• Work to complete: Please filter the data down to the lines that include the word "Vydavateľstvo" and copy them.

[Collected data]
* * * *
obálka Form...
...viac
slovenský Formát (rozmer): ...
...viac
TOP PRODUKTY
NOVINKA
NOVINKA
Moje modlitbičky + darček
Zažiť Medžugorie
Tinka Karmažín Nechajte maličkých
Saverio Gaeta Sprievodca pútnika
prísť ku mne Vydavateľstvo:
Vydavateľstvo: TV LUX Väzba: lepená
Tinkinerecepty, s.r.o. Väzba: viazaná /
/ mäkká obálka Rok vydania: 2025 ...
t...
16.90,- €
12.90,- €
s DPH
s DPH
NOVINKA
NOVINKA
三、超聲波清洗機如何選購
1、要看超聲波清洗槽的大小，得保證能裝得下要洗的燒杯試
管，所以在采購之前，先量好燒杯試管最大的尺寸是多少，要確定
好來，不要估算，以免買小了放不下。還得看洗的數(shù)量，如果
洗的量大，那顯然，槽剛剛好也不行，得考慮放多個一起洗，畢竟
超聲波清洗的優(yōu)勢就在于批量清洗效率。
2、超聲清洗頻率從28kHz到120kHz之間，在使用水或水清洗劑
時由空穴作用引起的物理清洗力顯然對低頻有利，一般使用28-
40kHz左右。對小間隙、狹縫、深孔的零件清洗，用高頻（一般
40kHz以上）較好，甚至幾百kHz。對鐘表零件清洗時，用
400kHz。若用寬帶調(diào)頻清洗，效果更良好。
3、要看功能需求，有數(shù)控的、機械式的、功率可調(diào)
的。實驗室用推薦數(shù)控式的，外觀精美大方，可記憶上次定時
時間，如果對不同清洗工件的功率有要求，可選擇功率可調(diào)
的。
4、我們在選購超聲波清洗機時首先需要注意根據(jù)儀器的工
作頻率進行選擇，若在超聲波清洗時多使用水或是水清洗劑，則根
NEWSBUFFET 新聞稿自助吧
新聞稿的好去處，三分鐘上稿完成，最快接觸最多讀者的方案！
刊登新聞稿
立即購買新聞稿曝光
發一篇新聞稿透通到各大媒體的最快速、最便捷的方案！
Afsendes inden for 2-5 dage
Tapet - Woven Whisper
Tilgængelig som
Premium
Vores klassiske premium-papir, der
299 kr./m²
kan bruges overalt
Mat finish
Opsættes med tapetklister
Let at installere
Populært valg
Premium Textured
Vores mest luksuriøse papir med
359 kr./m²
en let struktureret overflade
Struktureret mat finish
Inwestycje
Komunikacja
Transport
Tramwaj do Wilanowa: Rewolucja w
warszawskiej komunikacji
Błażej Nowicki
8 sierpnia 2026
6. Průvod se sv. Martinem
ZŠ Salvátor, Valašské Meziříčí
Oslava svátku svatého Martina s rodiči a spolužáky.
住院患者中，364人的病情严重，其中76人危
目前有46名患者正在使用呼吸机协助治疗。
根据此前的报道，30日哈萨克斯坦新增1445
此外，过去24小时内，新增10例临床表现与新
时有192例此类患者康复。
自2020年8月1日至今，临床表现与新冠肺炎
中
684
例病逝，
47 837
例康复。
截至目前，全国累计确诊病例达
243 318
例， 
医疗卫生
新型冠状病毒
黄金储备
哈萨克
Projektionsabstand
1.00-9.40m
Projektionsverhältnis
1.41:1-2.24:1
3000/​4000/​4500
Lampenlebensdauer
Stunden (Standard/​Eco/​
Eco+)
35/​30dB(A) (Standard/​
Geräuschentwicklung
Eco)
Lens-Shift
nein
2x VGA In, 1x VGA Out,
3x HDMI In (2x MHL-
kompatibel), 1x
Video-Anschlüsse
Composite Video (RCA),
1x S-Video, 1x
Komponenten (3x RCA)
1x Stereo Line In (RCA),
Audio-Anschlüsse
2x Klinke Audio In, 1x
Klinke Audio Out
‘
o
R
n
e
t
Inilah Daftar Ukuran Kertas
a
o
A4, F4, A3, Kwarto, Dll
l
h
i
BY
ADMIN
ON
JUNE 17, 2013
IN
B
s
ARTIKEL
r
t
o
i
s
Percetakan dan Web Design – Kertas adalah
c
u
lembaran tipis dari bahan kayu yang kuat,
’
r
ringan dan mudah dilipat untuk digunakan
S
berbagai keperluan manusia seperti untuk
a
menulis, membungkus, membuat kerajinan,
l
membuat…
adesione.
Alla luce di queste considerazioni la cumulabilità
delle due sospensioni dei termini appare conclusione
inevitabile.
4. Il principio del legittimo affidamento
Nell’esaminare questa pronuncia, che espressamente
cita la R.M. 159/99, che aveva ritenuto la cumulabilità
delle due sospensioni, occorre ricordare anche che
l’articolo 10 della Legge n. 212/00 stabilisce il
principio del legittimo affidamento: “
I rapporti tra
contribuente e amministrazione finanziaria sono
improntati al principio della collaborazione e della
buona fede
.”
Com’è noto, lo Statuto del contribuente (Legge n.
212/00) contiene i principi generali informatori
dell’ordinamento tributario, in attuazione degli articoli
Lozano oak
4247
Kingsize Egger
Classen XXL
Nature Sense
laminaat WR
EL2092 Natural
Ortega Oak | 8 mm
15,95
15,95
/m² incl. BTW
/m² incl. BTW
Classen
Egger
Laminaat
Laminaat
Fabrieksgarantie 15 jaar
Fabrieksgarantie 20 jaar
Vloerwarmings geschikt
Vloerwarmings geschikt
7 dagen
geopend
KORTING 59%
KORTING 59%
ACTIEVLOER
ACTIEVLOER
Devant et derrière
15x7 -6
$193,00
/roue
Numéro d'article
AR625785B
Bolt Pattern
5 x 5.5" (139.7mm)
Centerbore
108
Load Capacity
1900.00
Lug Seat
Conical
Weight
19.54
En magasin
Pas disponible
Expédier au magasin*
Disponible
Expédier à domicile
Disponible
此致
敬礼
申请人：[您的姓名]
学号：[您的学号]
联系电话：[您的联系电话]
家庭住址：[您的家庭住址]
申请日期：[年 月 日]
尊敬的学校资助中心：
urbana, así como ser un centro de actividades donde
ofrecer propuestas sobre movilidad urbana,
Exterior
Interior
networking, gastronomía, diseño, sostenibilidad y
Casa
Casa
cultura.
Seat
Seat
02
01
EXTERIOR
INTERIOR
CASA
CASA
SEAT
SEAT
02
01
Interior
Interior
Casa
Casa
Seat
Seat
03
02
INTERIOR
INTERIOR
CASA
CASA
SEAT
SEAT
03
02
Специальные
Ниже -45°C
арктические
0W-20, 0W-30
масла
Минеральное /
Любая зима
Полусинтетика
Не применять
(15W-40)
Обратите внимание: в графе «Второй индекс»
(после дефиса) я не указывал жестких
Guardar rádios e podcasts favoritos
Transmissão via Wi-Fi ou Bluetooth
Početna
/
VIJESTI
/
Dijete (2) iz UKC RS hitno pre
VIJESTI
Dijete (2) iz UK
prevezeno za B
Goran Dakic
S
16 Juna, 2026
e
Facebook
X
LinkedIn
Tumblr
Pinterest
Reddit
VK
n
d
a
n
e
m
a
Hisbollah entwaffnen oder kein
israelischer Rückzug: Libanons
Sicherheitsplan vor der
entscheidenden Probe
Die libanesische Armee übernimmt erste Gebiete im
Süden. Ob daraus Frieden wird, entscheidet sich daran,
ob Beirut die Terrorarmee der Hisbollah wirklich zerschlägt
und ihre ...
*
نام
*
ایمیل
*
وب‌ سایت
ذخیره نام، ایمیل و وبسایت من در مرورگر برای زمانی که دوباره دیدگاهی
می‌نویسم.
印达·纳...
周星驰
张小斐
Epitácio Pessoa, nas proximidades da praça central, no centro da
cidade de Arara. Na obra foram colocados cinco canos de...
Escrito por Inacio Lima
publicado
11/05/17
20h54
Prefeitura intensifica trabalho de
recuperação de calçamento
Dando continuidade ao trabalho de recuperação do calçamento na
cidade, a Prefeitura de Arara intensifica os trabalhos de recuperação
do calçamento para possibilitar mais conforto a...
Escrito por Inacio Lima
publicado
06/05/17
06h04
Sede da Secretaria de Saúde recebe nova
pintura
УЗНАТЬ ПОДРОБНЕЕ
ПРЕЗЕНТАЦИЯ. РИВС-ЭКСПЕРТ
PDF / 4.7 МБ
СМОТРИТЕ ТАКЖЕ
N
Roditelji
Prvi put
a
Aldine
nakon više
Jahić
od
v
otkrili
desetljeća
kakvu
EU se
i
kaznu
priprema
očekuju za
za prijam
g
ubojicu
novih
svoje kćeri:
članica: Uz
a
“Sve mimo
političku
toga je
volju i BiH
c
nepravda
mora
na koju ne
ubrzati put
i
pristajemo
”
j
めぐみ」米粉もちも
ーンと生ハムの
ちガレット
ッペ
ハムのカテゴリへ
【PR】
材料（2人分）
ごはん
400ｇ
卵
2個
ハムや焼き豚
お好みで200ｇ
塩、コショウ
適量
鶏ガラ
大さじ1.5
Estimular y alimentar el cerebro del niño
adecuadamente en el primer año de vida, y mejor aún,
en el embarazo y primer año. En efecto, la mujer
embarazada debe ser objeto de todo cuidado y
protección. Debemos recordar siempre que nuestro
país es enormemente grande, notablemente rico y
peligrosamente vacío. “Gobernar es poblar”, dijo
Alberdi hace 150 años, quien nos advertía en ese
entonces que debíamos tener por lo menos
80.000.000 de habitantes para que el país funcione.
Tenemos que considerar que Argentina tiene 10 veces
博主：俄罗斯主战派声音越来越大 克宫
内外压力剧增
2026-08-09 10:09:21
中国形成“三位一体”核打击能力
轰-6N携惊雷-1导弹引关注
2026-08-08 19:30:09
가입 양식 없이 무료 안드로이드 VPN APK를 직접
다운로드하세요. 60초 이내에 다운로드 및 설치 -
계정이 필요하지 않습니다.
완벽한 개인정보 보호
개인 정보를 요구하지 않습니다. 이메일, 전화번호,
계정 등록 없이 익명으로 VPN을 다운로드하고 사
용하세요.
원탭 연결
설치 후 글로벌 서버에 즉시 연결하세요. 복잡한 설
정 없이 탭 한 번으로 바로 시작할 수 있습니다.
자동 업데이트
* * * *
• Response to the exercise:
prísť ku mne Vydavateľstvo:
Vydavateľstvo: TV LUX Väzba: lepená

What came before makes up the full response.